Saturday, May 30, 2020

Aflame With the Spirit


Aflame With the Spirit
May 30, 2020

Scripture: Acts 2:1-13

Tomorrow is Pentecost, the day when the Holy Spirit came upon Jesus’ first followers. As they gathered on the Jewish feast day of Shavuot tongues as of fire descended upon them. Acts 2:3. Filled with the Holy Spirit they all began to speak foreign languages they hadn’t known before as the Spirit enabled them. Tongues as of fire is an apt image for what was happening. They were aflame with the Spirit, emboldened to preach the Good News of Jesus Christ not only to Aramaic speaking Jews like themselves but to foreigners who, while Jews, were culturally and linguistically different from them. The Holy Spirit got them talking to people they couldn’t have talked to before. Aflame with the Spirit they reached out beyond what had been their limits to connect with people who were different from the. What a wonderful example for us in these difficult days.
As I write these words American cities are literally and metaphorically aflame. Righteous rage over police killings of innocent Black men and women has spilled into the streets. A few people, including perhaps infiltrators with ulterior motives from outside the affected communities, have set property on fire as the fire of righteous (and perhaps in some cases unrighteous) anger burns in their hearts. Many white people condemn the violence of some of the protests against racially motivated police brutality, but who are we white people to judge? It is after all our racism that is the root cause of Black people’s anger. It should cause anger in us too. In far too many of us it doesn’t. Yet the fire of Pentecost should fill us as it filled those first Christians so long ago. For them it meant spreading the Gospel to foreigners. What could and should it mean for us?
It could and should fill us white people with a passion for justice. It could and should cause us not to preach to our Black sisters and brothers (Lord knows we’ve done that long enough) but to listen to them. To honor their experience of this country that so often is so different from that of us white people. To take the Black experience(s) seriously. To stop dismissing it (them) as inauthentic, or made up, or put on. It could and should wake us up to the reality of our white privilege. White privilege is a consequence of and is grounded in American racism.

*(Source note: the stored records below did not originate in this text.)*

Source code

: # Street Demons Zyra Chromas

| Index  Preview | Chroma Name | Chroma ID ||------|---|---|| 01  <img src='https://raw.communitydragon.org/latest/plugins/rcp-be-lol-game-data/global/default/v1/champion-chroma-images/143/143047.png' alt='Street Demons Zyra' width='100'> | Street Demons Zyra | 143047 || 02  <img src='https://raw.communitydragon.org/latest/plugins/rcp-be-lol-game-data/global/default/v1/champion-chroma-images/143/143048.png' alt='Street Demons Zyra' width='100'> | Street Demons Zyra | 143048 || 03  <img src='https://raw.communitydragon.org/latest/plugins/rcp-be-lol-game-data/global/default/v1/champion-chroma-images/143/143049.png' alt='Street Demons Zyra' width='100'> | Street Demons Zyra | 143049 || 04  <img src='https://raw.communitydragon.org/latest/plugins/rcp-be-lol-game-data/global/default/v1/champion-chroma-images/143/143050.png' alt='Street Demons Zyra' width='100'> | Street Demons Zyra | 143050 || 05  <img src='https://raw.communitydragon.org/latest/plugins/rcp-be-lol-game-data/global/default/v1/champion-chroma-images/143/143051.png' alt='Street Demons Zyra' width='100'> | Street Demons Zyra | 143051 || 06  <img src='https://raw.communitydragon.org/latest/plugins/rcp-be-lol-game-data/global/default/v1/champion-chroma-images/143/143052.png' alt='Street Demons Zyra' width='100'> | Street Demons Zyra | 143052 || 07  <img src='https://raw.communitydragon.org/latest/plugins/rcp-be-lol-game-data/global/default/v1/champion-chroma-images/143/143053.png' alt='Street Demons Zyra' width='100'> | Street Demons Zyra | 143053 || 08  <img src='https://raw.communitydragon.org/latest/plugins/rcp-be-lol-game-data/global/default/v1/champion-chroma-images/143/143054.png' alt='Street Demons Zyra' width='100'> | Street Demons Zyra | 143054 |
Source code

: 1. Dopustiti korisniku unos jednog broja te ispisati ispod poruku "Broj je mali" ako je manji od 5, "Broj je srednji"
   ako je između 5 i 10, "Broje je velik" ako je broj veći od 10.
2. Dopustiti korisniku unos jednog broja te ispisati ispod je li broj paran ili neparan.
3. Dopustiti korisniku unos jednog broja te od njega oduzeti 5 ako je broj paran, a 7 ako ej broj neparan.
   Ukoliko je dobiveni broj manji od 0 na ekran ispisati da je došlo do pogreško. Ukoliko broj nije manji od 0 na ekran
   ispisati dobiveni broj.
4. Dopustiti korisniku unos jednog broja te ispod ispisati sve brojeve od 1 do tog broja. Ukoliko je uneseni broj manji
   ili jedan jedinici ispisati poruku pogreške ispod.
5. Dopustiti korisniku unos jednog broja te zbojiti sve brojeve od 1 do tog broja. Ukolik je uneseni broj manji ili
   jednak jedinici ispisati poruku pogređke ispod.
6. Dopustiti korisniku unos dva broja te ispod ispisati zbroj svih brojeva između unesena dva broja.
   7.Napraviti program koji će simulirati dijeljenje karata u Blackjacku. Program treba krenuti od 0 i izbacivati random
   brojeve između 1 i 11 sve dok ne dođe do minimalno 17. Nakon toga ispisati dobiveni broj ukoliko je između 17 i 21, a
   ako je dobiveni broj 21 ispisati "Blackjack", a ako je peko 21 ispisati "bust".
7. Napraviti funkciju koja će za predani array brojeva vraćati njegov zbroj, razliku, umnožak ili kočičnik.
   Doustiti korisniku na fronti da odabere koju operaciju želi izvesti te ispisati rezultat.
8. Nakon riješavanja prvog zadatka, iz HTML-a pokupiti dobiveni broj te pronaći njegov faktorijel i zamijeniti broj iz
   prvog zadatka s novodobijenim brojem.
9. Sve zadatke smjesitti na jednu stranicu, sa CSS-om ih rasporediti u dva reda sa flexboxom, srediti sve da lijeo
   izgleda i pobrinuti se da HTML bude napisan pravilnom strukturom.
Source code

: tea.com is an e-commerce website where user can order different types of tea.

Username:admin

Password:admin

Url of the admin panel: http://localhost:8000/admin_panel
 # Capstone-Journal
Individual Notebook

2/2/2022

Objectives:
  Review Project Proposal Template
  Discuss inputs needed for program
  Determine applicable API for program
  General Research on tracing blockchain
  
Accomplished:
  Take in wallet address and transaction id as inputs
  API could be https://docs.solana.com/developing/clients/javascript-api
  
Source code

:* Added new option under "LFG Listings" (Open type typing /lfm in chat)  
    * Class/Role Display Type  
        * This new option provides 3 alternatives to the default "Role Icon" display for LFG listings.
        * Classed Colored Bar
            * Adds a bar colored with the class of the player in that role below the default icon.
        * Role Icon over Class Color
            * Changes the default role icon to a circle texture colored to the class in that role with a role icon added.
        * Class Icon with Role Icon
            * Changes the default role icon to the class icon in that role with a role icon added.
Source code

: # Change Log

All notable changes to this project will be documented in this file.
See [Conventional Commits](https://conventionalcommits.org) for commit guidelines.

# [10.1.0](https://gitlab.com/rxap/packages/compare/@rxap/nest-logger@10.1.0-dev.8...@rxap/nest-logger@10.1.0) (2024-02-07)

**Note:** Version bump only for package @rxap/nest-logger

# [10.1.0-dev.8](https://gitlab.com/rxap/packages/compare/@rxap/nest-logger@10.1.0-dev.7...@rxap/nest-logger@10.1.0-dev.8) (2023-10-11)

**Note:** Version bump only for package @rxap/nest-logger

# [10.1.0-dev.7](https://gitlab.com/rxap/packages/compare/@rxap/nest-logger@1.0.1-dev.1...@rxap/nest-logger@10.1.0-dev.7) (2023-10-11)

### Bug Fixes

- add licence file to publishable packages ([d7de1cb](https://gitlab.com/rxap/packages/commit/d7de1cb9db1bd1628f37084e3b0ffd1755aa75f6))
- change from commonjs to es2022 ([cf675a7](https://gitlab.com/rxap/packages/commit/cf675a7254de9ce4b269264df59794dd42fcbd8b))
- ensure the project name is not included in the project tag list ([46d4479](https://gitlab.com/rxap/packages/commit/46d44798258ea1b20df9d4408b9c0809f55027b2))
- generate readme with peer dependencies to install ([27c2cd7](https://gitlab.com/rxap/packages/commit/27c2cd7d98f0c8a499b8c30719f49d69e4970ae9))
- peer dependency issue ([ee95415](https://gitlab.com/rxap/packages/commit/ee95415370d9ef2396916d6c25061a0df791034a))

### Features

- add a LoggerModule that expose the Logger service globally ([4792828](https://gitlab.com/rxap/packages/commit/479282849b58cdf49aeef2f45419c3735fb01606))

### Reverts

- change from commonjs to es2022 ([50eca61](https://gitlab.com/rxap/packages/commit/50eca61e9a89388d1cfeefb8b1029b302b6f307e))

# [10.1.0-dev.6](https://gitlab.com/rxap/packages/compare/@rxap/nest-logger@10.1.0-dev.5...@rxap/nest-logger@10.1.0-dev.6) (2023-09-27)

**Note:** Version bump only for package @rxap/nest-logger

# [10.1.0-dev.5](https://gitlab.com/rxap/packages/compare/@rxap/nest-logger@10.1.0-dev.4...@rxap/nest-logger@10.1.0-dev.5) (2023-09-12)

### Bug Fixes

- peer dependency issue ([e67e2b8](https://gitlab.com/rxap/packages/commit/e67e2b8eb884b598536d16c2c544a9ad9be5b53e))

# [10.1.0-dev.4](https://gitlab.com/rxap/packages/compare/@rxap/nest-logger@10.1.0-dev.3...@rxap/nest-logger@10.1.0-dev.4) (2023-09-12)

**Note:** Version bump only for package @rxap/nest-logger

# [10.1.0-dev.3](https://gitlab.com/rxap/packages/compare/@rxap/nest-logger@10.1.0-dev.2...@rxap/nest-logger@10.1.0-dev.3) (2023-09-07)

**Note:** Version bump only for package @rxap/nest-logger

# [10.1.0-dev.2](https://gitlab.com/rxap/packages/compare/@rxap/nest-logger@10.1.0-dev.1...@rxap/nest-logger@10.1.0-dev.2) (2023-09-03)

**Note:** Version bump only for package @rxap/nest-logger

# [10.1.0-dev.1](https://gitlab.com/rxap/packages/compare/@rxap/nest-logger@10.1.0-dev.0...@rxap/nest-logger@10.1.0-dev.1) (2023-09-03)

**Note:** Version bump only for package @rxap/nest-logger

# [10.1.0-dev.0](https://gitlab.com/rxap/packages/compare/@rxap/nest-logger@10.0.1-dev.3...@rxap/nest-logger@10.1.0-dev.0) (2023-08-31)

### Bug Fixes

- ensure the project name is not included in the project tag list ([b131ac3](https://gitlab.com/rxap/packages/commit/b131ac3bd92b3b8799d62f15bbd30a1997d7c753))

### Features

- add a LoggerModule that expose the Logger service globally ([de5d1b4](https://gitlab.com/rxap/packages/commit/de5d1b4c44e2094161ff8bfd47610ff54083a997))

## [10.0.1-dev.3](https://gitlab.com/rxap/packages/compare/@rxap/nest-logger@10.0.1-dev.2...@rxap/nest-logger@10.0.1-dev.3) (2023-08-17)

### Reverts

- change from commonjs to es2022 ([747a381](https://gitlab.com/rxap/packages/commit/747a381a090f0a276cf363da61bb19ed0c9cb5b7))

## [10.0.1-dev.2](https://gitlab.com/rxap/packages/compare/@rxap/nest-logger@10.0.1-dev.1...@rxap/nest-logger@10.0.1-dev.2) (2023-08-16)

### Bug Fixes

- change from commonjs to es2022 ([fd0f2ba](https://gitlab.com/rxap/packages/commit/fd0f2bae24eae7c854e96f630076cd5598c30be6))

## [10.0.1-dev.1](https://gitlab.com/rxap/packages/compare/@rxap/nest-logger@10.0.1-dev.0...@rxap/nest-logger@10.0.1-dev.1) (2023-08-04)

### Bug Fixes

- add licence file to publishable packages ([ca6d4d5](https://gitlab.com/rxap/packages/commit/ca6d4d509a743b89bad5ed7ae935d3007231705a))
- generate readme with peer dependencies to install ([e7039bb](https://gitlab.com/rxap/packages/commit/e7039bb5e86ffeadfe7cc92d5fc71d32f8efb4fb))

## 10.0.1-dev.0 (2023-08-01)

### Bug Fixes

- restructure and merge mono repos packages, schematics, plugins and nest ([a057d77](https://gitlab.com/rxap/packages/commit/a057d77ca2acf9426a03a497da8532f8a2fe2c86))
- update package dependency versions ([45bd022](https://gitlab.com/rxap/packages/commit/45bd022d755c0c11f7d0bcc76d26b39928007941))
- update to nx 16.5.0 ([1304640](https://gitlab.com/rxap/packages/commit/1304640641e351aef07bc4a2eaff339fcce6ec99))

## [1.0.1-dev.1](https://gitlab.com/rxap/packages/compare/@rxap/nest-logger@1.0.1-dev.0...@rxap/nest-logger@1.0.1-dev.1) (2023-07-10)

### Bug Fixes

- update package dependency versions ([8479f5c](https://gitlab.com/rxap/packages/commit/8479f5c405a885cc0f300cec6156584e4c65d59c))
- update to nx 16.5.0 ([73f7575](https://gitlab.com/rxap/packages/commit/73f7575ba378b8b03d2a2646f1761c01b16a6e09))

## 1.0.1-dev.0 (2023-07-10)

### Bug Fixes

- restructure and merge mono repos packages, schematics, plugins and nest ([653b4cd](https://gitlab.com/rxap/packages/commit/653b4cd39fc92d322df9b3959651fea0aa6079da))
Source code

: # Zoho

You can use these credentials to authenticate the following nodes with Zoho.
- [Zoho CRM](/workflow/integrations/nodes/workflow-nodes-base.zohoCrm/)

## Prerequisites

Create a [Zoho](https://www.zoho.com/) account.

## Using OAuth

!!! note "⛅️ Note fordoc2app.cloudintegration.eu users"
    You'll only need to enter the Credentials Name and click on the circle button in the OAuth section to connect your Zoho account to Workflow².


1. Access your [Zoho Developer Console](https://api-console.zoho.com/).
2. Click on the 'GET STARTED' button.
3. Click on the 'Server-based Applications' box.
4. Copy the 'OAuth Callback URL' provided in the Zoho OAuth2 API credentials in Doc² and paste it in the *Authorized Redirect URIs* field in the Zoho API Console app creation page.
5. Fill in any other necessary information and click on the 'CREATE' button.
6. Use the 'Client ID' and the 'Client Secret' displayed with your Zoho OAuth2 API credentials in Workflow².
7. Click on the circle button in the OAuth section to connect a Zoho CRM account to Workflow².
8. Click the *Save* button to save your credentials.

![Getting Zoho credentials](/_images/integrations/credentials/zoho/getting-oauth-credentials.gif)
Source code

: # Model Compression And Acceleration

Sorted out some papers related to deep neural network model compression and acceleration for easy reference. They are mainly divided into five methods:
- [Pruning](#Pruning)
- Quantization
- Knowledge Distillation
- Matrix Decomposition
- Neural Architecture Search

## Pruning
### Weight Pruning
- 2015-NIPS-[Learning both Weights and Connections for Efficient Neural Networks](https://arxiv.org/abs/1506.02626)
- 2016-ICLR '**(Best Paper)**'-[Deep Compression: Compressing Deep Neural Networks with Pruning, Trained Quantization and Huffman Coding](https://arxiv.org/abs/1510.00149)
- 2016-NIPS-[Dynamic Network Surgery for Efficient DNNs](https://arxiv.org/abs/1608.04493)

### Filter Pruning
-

It doesn’t mean our white lives can’t be difficult. Often enough they are. It means that the color of our skin is not a cause of any difficulties we face the way the color of Black people’s skin is a cause of difficulties they face because of our racism. It could and should inspire us to speak out against racism every time we see or hear it, be it from strangers, associates, friends, or even family. To demand racially neutral policing. To demand educational and economic policies designed to mitigate the deleterious effects on Black people of centuries of white racism. The fire of the Holy Spirit could and should inspire us white people to respond to the better angels of our nature, to wake up to the reality of American racism, to know more, to care more, to demand more that our country at long last live up to its oft-touted but never realized ideals of equality for all.
So often we pay little attention to Pentecost. We may wear red to church—or we may do so again when we’re able to go back to church. Then mostly we go home, change out of our red blouse or shirt, and forget about Pentecost for another year. Ho hum. No big deal. Well this year let’s make it a big deal. Let’s be aflame with the Holy Spirit and God’s demand for justice for all people. Let’s become champions of justice for all people but especially for Black people who have for so long suffered under our white people’s racism. Let’s not take over their movement but be allies of that movement. Those early Christians that first Christian Pentecost burned with a passion for Jesus Christ. May we now burn with the same passion and make it our passion for justice. At long last let us do something meaningful about our racism. Like those early Christians let us reach out beyond our limits to make new connections and to spread the Gospel of God’s justice. The Holy Spirit demands no less of us.